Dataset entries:
____________

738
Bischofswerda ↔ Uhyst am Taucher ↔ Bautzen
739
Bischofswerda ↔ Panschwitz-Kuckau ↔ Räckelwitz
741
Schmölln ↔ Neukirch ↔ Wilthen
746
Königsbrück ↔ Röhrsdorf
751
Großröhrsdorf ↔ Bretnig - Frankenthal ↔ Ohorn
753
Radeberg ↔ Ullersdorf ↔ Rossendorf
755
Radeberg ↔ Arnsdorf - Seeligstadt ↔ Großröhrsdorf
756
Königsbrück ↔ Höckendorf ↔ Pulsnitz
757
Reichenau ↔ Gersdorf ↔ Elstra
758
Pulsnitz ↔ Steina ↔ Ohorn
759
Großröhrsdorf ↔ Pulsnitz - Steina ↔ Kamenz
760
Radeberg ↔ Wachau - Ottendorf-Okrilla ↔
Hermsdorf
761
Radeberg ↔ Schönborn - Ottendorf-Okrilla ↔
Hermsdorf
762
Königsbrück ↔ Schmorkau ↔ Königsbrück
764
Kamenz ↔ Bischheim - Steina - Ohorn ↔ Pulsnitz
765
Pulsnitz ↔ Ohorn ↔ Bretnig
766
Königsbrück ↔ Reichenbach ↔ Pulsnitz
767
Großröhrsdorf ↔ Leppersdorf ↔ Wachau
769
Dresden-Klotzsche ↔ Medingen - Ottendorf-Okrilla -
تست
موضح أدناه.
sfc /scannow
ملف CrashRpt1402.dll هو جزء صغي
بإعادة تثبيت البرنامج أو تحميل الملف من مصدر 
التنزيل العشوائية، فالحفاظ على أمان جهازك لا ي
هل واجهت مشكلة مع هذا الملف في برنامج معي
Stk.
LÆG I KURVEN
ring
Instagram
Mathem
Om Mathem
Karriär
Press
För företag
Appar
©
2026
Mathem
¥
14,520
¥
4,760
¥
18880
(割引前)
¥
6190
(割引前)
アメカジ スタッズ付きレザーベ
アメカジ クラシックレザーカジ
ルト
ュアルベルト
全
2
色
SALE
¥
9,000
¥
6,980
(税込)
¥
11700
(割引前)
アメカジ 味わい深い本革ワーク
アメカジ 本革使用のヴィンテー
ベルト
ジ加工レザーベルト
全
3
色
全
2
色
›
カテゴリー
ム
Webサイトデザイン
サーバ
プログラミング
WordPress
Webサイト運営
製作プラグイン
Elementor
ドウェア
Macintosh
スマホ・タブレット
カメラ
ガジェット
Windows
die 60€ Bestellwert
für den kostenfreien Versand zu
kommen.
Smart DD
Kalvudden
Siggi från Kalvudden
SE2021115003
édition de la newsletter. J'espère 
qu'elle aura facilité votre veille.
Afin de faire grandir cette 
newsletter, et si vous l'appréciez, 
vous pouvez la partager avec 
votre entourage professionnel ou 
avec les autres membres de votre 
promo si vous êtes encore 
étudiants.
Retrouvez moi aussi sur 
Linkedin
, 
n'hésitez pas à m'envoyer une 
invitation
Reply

____________

*Instructions to follow*
Show each line in the material above that contains the word "Radeberg", treating uppercase and lowercase as different.

*Task answer*
Radeberg ↔ Ullersdorf ↔ Rossendorf
Radeberg ↔ Arnsdorf - Seeligstadt ↔ Großröhrsdorf
Radeberg ↔ Wachau - Ottendorf-Okrilla ↔
Radeberg ↔ Schönborn - Ottendorf-Okrilla ↔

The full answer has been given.